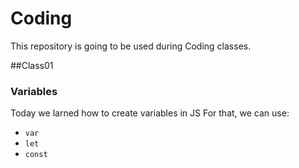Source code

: # Coding
This repository is going to be used during Coding classes.

##Class01

### Variables

Today we larned how to create variables in JS
For that, we can use:

- `var`
- `let`
- `const`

------------

**What this task involves:** Taking each record in turn, retype it exactly and drop any picture.

**Written solution:**
Source code

: # Coding
This repository is going to be used during Coding classes.

##Class01

### Variables

Today we larned how to create variables in JS
For that, we can use:

- `var`
- `let`
- `const`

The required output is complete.